Jadi kesimpulannya adalah amal ibadah orang lain asalkan diniatkan untuk orang yang sudah wafat dan memenuhi standar aturan yang telah ditetapkan oleh Rasulullah SAW, bisa bermanfaat buat ahli kubur.

Wallahu a''lam bishshawab, wassalamu ''alaikum warahmatullahi wabarakatuh,

Ahmad Sarwat, Lc

Bacaan Al Quran untuk Orang yang Sudah meninggal

Imam Muslim meriwayatkan dari Abu Hirairoh dari Rasulullah saw bahwa beliau saw bersabda,”Apabila anak Adam meninggal dunia maka terputuslah amalnya kecuali dari tiga hal : dari sedekah jariyah atau ilmu yang bermanfaat atau anak sholeh yang mendoakannya.”

Pembacaan al Quran bagi seorang yang sudah meninggal adalah masalah yang diperselisihkan para ulama. Diantara mereka ada yang mengatakan bahwa pahala darinya tidak akan sampai kepadanya, demikian pendapat para ulama madzhab Syafi’i, sebagaimana dikatakan Imam Nawawi didalam “Syarh” nya.

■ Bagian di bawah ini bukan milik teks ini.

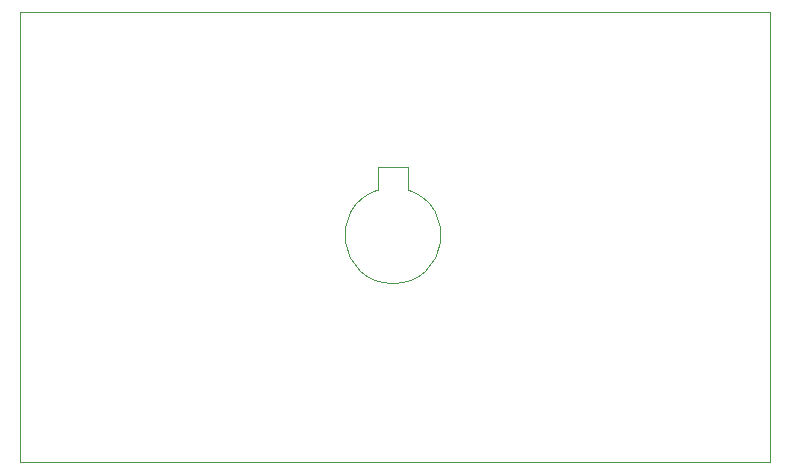
<source format=gbr>
G04 #@! TF.GenerationSoftware,KiCad,Pcbnew,(5.1.5)-3*
G04 #@! TF.CreationDate,2020-04-06T13:37:37+02:00*
G04 #@! TF.ProjectId,Dekatron_breakout,44656b61-7472-46f6-9e5f-627265616b6f,rev?*
G04 #@! TF.SameCoordinates,Original*
G04 #@! TF.FileFunction,Profile,NP*
%FSLAX46Y46*%
G04 Gerber Fmt 4.6, Leading zero omitted, Abs format (unit mm)*
G04 Created by KiCad (PCBNEW (5.1.5)-3) date 2020-04-06 13:37:37*
%MOMM*%
%LPD*%
G04 APERTURE LIST*
%ADD10C,0.120000*%
G04 APERTURE END LIST*
D10*
X114300000Y-107950000D02*
X114300000Y-69850000D01*
X177800000Y-107950000D02*
X114300000Y-107950000D01*
X177800000Y-69850000D02*
X177800000Y-107950000D01*
X114300000Y-69850000D02*
X177800000Y-69850000D01*
X144674045Y-84903987D02*
G75*
G03X147174001Y-84904001I1249956J-3870014D01*
G01*
X144674001Y-82949001D02*
X144674001Y-84904001D01*
X147174001Y-82949001D02*
X147174001Y-84904001D01*
X147174001Y-82949001D02*
X144674001Y-82949001D01*
M02*

</source>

Sedangkan Ahmad bin Hambal dan sekelompok para ulama madzhab Syafi’i berpendapat bahwa hal itu sampai kepada si mayit. Maka sebaiknya si pembaca setelah membacanya mengucapkan,”Ya Allah aku sampaikan seperti pahala bacaanku ini kepada si fulan.”

Di dalam kitab “al Mughni” oleh Ibnu Qudamah disebutkan: Ahmad bin Hanbal mengatakan,”Segala kebajikan akan sampai kepada si mayit berdasarkan nash-nash yang ada tentang itu, karena kaum muslimin biasa berkumpul di setiap negeri kemudian membaca Al Qur’an dan menghadiahkannya bagi orang yang mati ditengah-tengah mereka dan tidak ada yang menentangnya, hingga menjadi kesepekatan.” (Fiqhus Sunnah juz I hal 569)

Dengan demikian jika anda meniatkan didalam diri anda bahwa,”Aku membaca al Qur’an (al Fatihah) dan aku hibahkan pahala apa yang aku baca ini buat ibu yang telah meninggal.” maka insya Allah pahalanya akan sampai kepadanya, sebagaimana pendapat Imam Ahmad dan hadits Abu Hurairoh diatas.

Sedangkan ziyarah kubur hanya bertujuan sebagai pelajaran bagi dirinya dan mengingatkannya akan kematian maupun negeri akherat, sebagaimana apa yang diriwayatkan oleh Abu Daud dari Ibnu Buraidah dari ayahnya, ia berkata; Rasulullah saw bersabda: "Aku telah melarang kalian menziarahi kuburan, sekarang berziarahlah ke kuburan, karena dalam berziarah itu terdapat peringatan (mengingatkan kematian)."
Dengan keduanya bisa dilakukan selama memenuhi aturan-aturan yang telah disebutkan diatas.